= Zoomorphs =

Line of educational toys by River Dolphin Toys

Zoomorphs is a line of educational building toys made by River Dolphin Toys, a Brooklyn-based company. Each set of Zoomorphs contains between 30 and 100 plastic animal pieces that can be snapped together to form actual creatures, such as a cat or dinosaur, or rearranged to create fantasy creatures, such as a dino-cat-horse-bird. Each set's pieces are interchangeable with the pieces of all the other sets. As of late 2006, Zoomorphs were available in nearly 1,100 specialty toy stores.

==Toy Sets==
There are currently eleven sets of Zoomorphs.
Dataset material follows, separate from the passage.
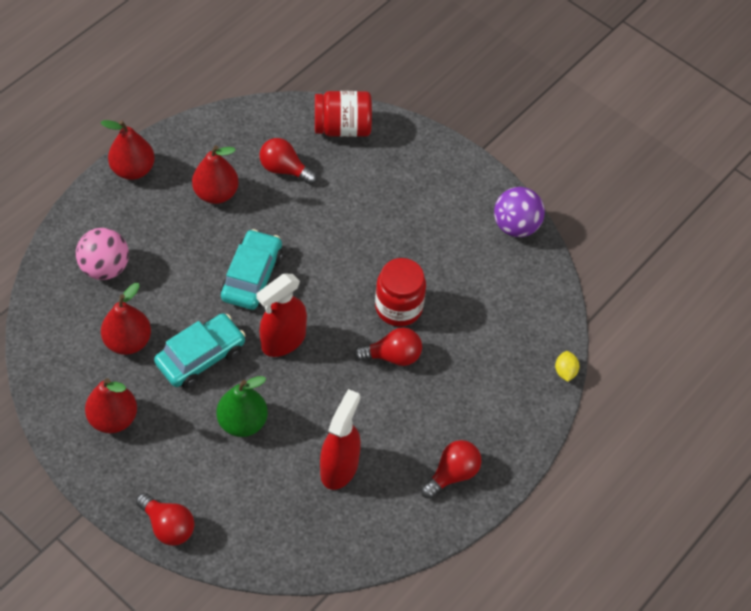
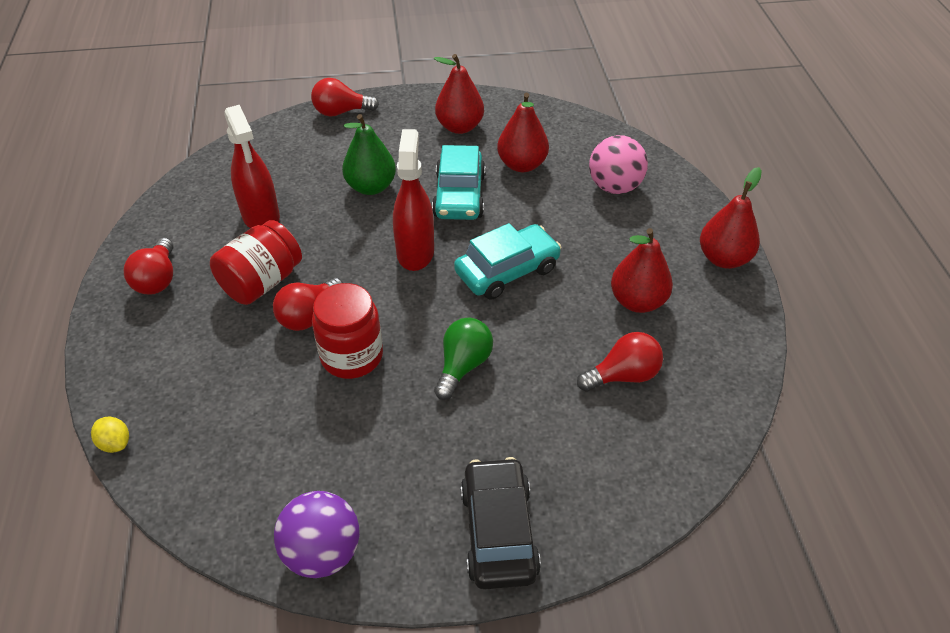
camera: 135 degrees right, 10 degrees down
turquoise car [220,229,283,310] -> turquoise car turned 90 degrees counterclockwise [454,223,561,300]
red jar [315,91,372,137] -> red jar moved to [210,220,302,305]
none -> green light bulb [434,317,493,400]
none -> black car [460,457,541,589]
There are nine sets based on real animals and two sets of Mythmorphs, which were released in early 2008. The sets are:

- Nightmorphs, which contains a fruit bat, a cat, a desert lizard, a lantern fish, a firefly, and a snake.
- MountainMorphs, which contains a Bluebird, a Bighorn, a Grizzly, and a Mountain King Snake.
- Dinomorphs, which contains a stegosaur, a T-Rex, a duckbill, and a pteranodon.
- Runners, which contains a gazelle, a velociraptor, a beetle, and a cassowary.
- Pets, which contains a pony, a husky, a goldfish, and a lovebird.
- Insects, which contains a red ant, a cave bug, a wasp, and a monarch.
- Rain Forest, which contains a conure, a panther, a crocodile, and a tropical frog.
- Safarimorphs, which contains a lizard, a parrot, a leopard, an elephant, a zebra, and a butterfly.
- Mythmorphs Gold, which contains a unicorn, the Loch Ness Monster, a sea dragon, and a griffon.
- Fossil Morphs, which contains a woolly mammoth, a Brontosaurus, a sea scorpion, and an ancient amphibian.
- Mythmorphs Silver, which contains a phoenix, a pegasus, a wyvern, a golden boar, a capricorn, and a dragon.

==Awards==
- Zoomorphs received TDmonthlys Top Seller 2007 Award.
- The discontinued Fliers set was nominated for the Family Fun Toy of the Year Award in 2005.
- Zoomorphs was named Best Toy of 2008 in the Construction/Building Category by Leapin' Lizards Toy Co.